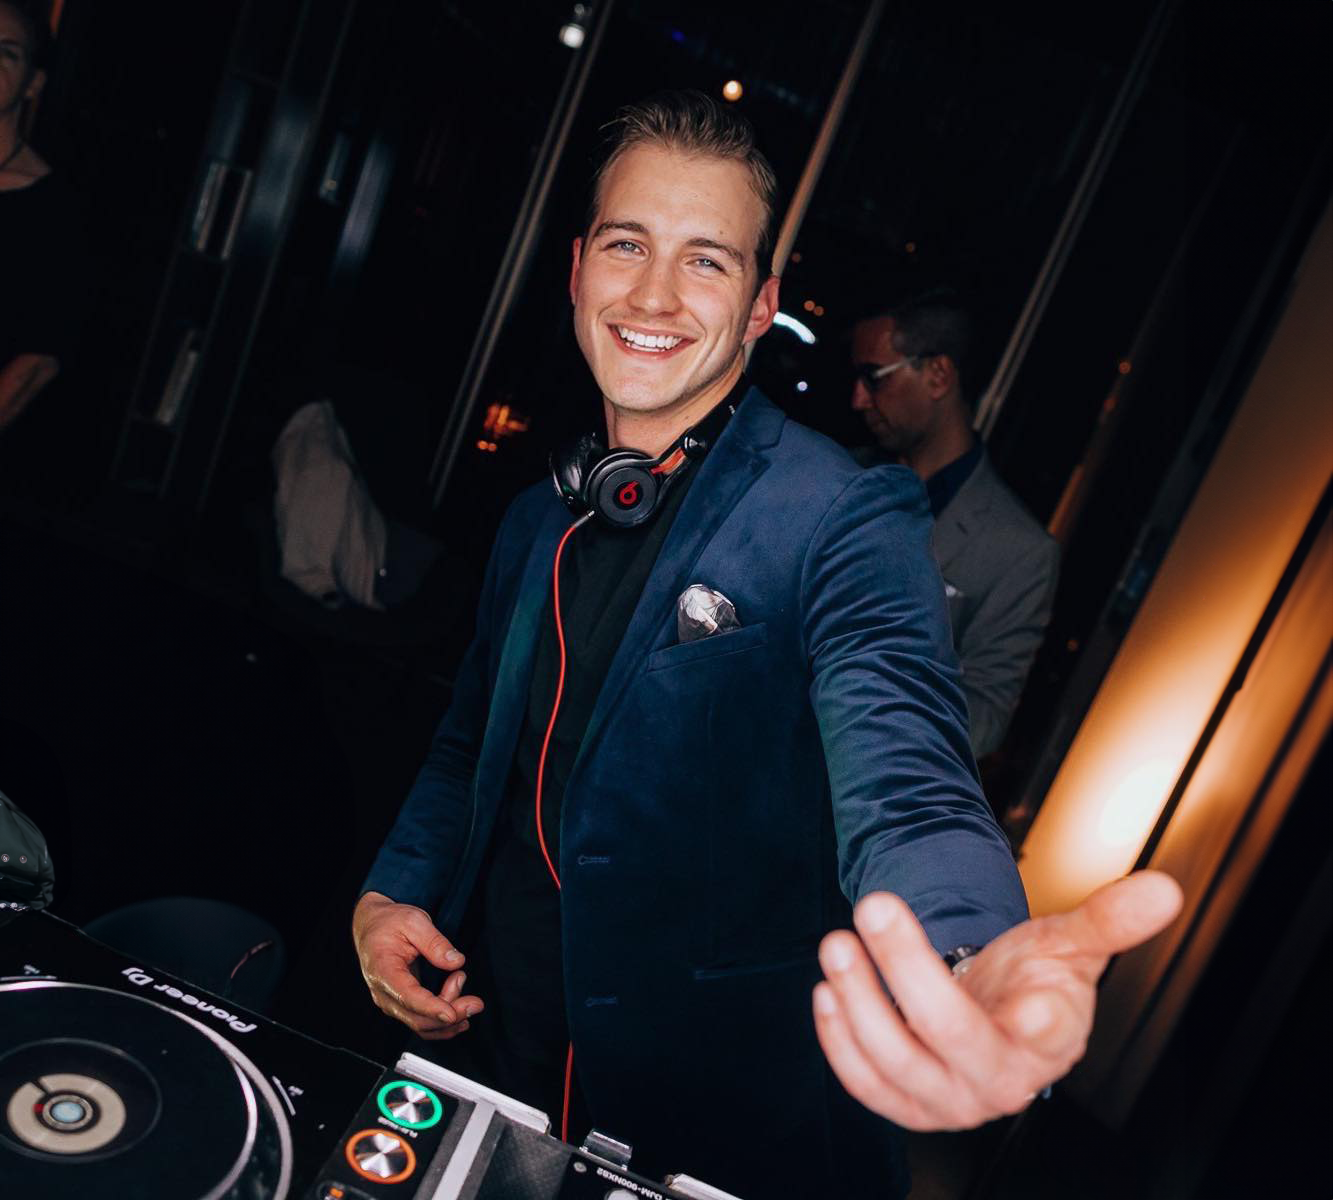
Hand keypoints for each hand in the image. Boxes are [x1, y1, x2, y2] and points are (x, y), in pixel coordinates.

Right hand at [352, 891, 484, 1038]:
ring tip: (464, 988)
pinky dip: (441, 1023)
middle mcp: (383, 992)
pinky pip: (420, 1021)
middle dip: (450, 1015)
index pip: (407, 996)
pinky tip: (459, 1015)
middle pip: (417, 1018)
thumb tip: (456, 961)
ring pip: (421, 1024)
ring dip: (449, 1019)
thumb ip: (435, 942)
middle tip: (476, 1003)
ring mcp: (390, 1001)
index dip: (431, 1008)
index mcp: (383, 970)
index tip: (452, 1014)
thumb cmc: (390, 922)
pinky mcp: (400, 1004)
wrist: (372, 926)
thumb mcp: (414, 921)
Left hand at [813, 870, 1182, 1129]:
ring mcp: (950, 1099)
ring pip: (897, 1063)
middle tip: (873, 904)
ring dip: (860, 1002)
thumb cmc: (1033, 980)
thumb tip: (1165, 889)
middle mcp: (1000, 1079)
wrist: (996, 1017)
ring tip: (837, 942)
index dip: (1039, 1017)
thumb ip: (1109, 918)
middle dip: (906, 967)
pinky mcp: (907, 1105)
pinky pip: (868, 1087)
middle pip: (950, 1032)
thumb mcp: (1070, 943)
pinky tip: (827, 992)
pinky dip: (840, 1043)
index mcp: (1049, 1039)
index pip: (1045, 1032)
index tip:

****

The lines wanted are those from the one containing "index dip: (431, 1008)" through the last line of the listing above. Repeat them exactly.

index dip: (431, 1008)
index mcp: (383, 970)
index tip: (452, 1014)
thumb cmc: (390, 922)
pinky mcp: (400, 1004)
wrist: (372, 926)
thumb mcp: (414, 921)
Left hand at [813, 870, 1182, 1129]:
ring mcp: (950, 1099)
ring pip: (897, 1063)
middle tip: (873, 904)
ring dip: (860, 1002)
thumb cmc: (1033, 980)
thumb tip: (1165, 889)
middle mcp: (1000, 1079)
wrist: (996, 1017)
ring tip: (837, 942)
index dip: (1039, 1017)
thumb ip: (1109, 918)
middle dip: (906, 967)
pinky mcp: (907, 1105)
pinky pip: (868, 1087)
middle pip: (950, 1032)
thumb mcp: (1070, 943)
pinky tip: (827, 992)
pinky dip: (840, 1043)
index mcp: (1049, 1039)
index pip: (1045, 1032)
index tip:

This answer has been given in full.